What you will do: Revise the stretch of the listing from the line containing "should be trivial" through the line containing "ai-code-review (Juanje) and", changing "Barely any" to "Minimal" and leaving everything else as it is. Return only those lines.
════════
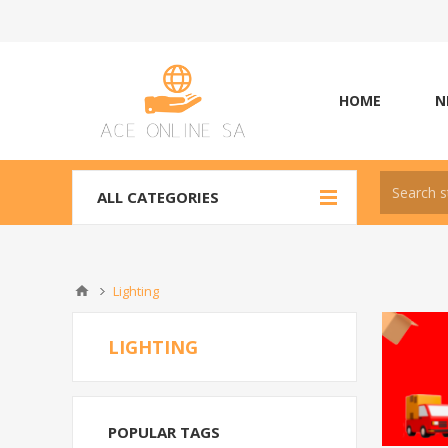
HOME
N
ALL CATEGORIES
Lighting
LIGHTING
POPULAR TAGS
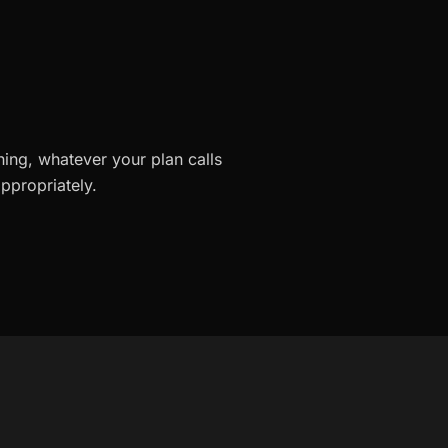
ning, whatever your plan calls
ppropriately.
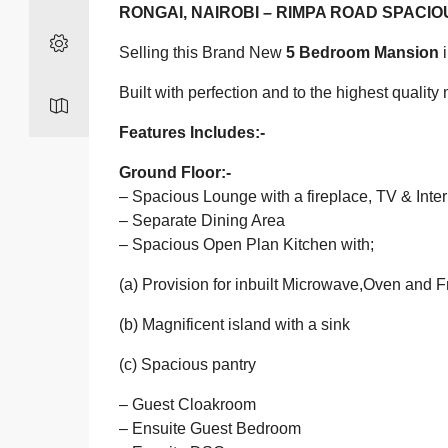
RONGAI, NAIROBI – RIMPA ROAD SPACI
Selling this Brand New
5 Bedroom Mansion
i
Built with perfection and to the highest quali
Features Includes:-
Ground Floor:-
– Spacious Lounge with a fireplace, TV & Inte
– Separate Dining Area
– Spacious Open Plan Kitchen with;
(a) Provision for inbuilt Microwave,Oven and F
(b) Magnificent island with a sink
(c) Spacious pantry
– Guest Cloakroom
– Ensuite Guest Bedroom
════════
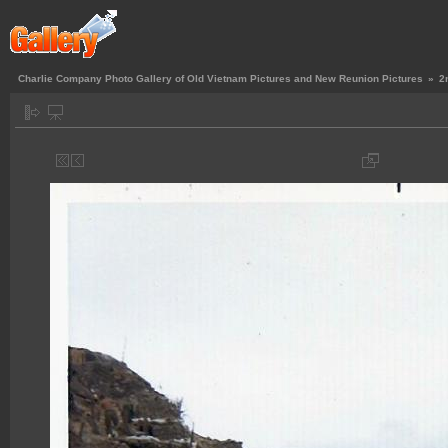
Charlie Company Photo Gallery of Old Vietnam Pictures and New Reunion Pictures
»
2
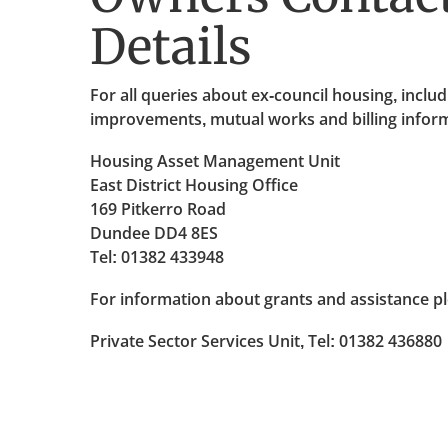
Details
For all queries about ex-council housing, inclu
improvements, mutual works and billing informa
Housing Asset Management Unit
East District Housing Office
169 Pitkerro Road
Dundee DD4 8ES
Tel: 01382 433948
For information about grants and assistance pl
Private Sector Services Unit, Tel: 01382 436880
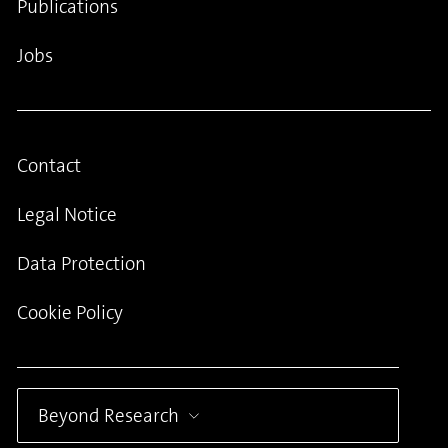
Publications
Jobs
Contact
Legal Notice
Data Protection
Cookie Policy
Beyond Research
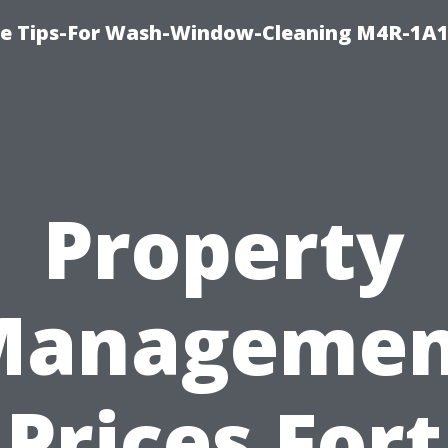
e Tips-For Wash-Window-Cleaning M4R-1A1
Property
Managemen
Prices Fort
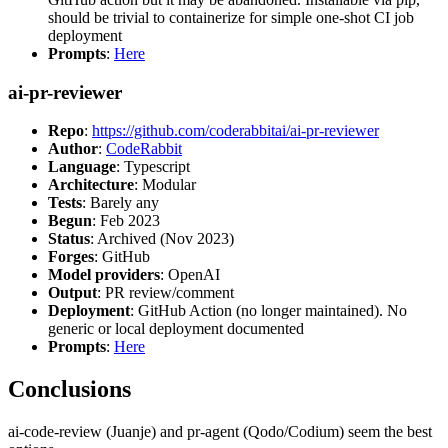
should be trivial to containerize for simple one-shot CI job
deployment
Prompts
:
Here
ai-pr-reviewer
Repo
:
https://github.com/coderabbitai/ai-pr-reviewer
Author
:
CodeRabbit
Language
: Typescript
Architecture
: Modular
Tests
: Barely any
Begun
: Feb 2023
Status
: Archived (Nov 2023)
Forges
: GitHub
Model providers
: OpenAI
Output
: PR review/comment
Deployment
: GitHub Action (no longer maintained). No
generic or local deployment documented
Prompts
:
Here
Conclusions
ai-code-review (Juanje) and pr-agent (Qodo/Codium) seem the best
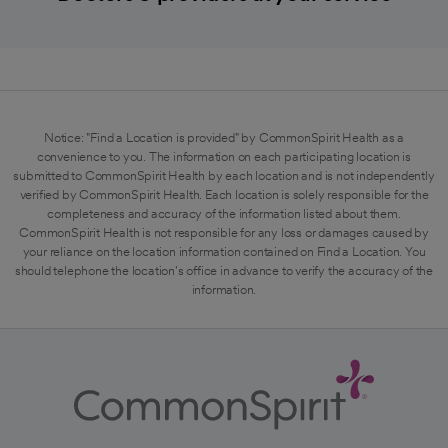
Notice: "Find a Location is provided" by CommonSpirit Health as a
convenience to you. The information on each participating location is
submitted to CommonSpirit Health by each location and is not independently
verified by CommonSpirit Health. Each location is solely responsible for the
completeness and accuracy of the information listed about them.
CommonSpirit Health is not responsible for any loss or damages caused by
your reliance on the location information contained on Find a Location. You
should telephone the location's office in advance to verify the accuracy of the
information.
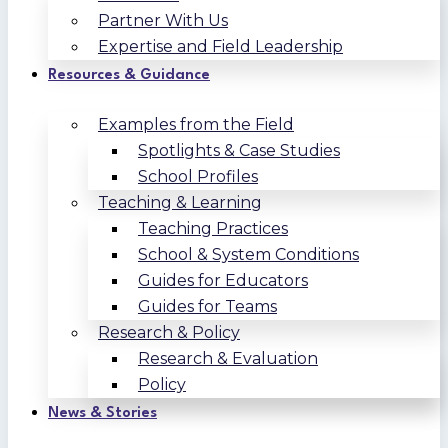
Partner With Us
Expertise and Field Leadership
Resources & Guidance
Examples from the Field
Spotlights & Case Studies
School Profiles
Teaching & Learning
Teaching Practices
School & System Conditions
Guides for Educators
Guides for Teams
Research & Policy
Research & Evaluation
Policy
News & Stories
════════
Answer to the problem:
should be trivial to containerize for simple one-shot CI job
deployment
Prompts
:
Here
ai-pr-reviewer
Repo
:
https://github.com/coderabbitai/ai-pr-reviewer
Author
:
CodeRabbit
Language
: Typescript
Architecture
: Modular
Tests
: Minimal
Begun
: Feb 2023
Status
: Archived (Nov 2023)
Forges
: GitHub
Model providers
: OpenAI
Output
: PR review/comment
Deployment
: GitHub Action (no longer maintained). No
generic or local deployment documented
Prompts
:
Here
Conclusions
ai-code-review (Juanje) and pr-agent (Qodo/Codium) seem the best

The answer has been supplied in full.